U.S. District Court Judge Susan Bolton formally dissolved the injunction she issued two years ago against the provision of SB 1070 that requires police to question those they have stopped about their immigration status if there is reason to believe they are in this country illegally.
That came after the U.S. Supreme Court ruled in June that there was no evidence that the Arizona law, on its face, conflicted with federal law. For the same reason, Bolton more recently rebuffed a request by a coalition of civil rights groups for a new injunction, this one based on claims the law is biased. Attorney Linton Joaquin of the National Immigration Law Center said there will be real harm to some people now that the law can be enforced.

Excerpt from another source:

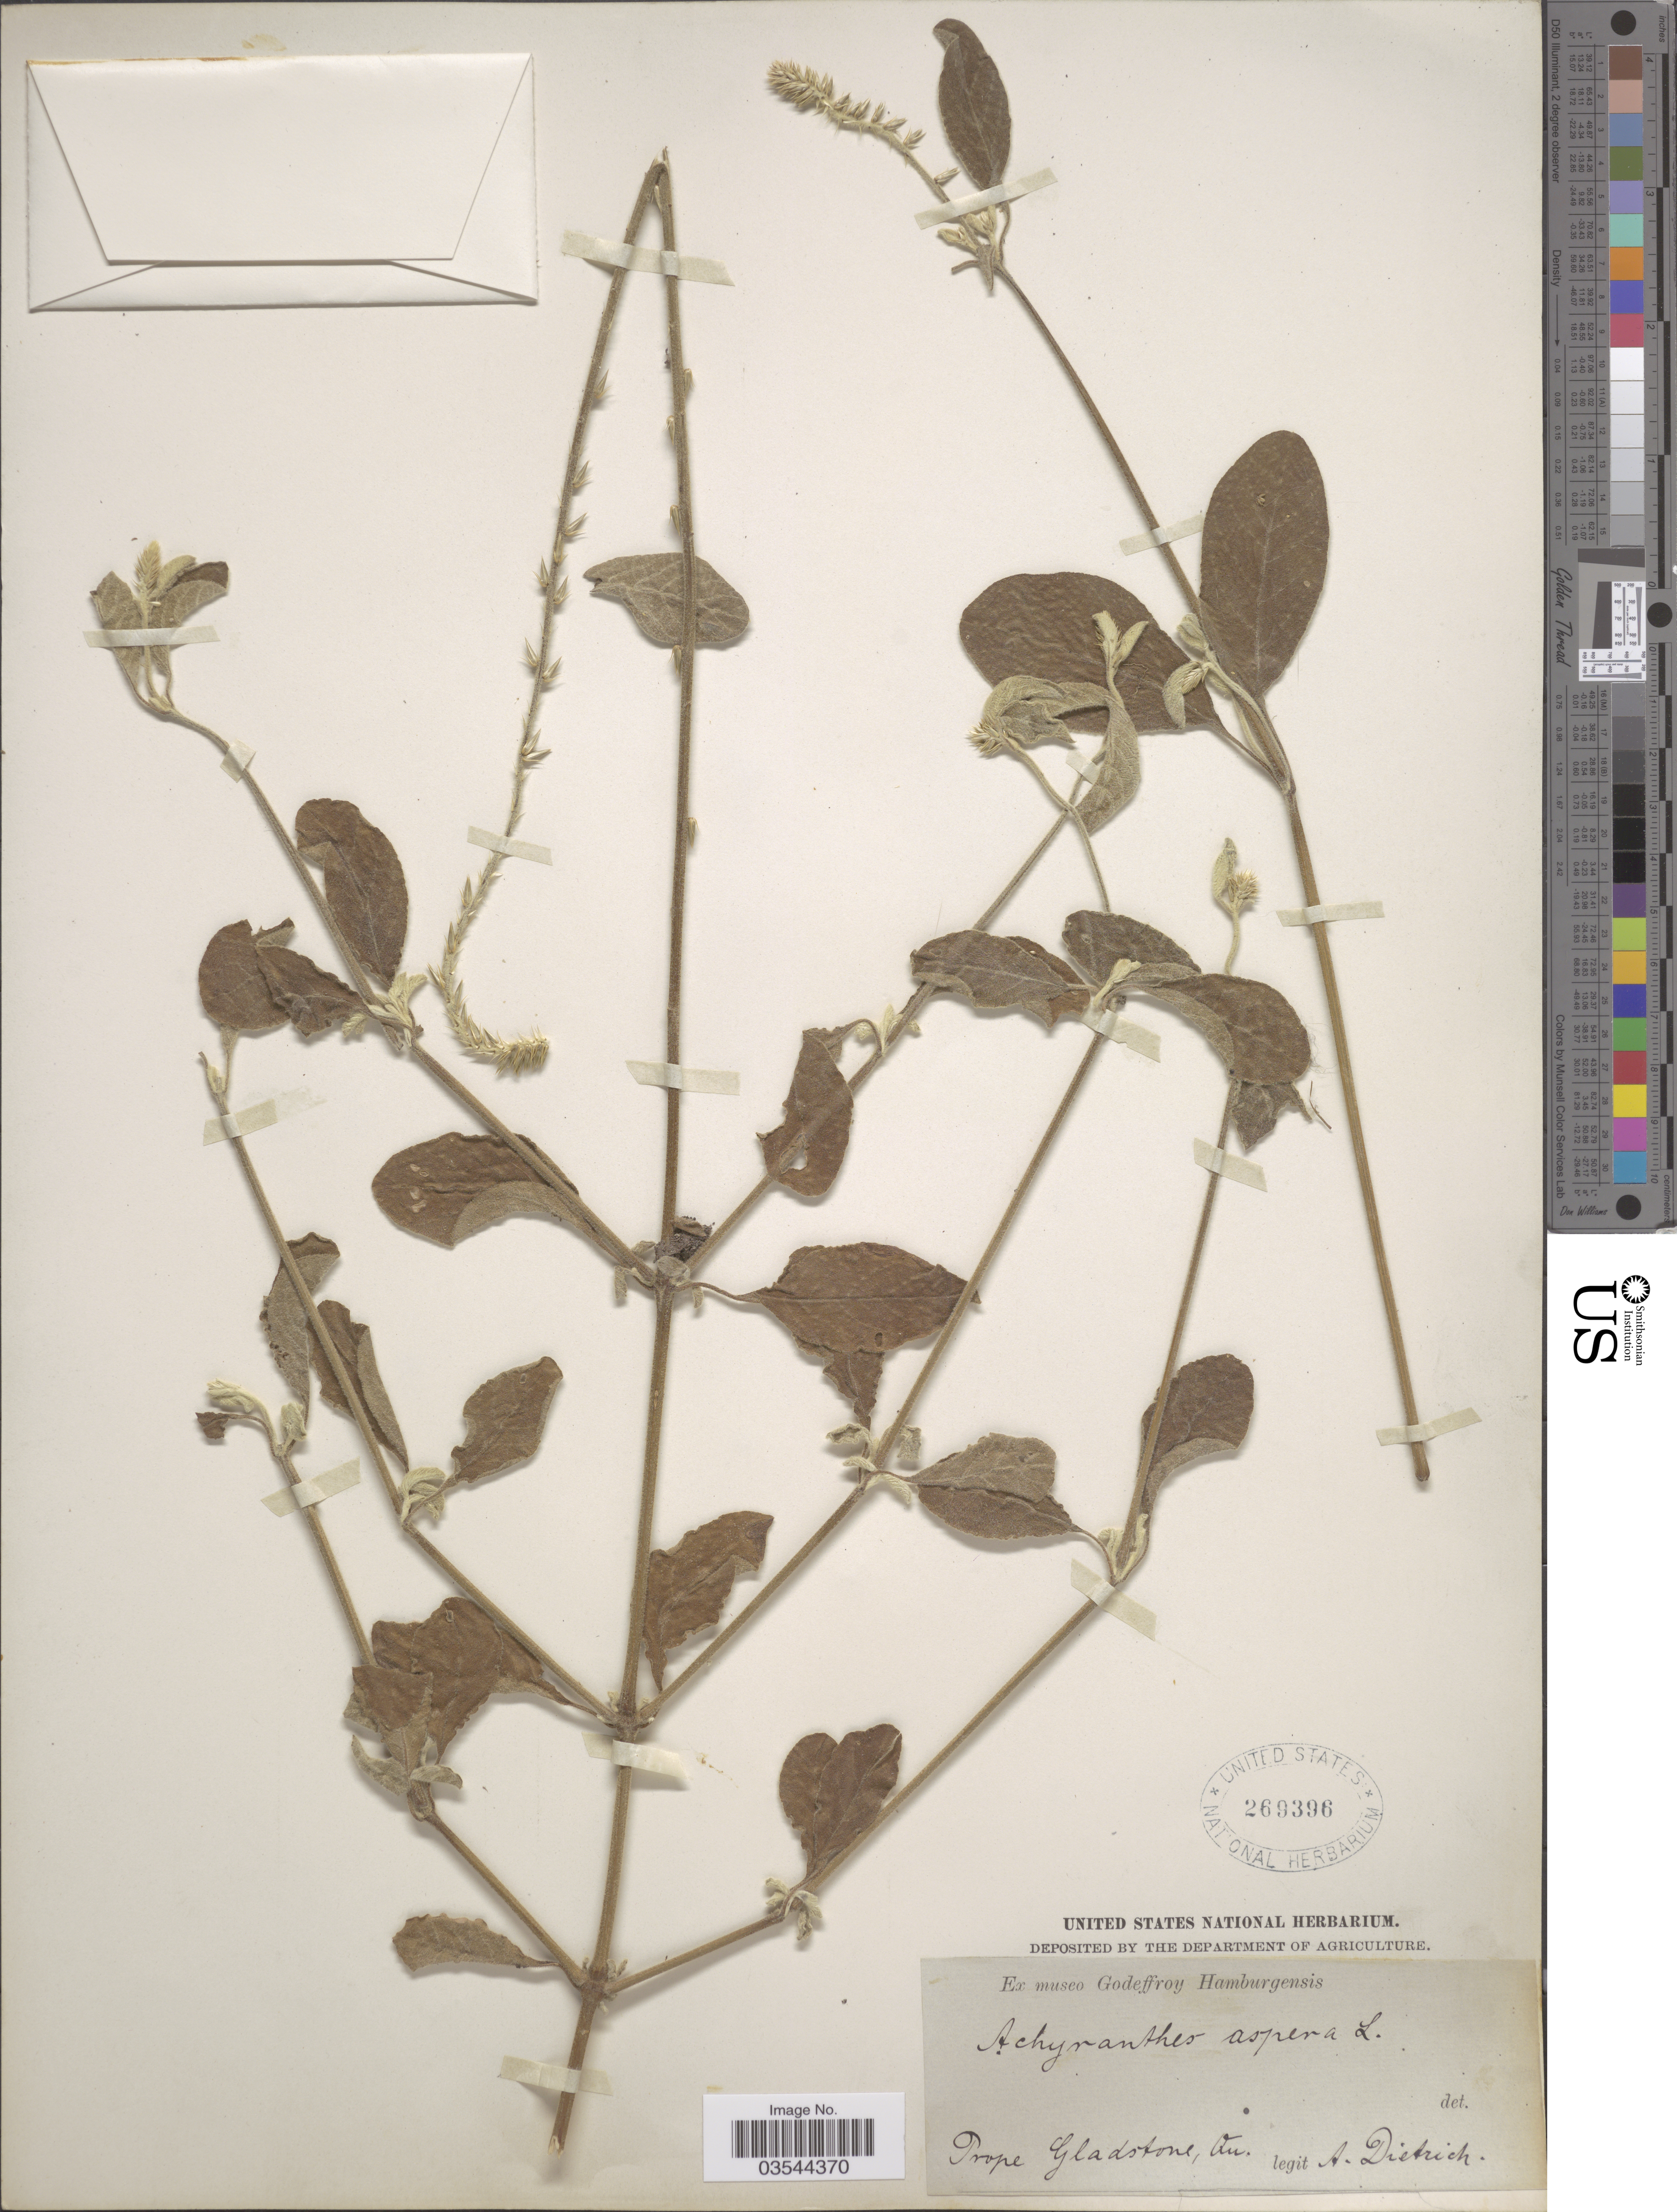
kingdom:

"It's going to cause racial profiling," Joaquim said. "It's going to cause people to be stopped because of their appearance. And it's going to exacerbate the kind of problems that we've seen even without this provision."
Joaquin acknowledged police already can question those they have stopped about their immigration status. He said it is the mandate to check that will create problems as officers seek to verify legal presence of individuals.
"It's not an instantaneous determination whether somebody has immigration status," he said. "It is, in practice, going to lead to people being detained solely for the purpose of an immigration check."
Joaquin said foes of the law will continue to ask the 9th Circuit Court of Appeals to block it, a request pending before the judges since last week.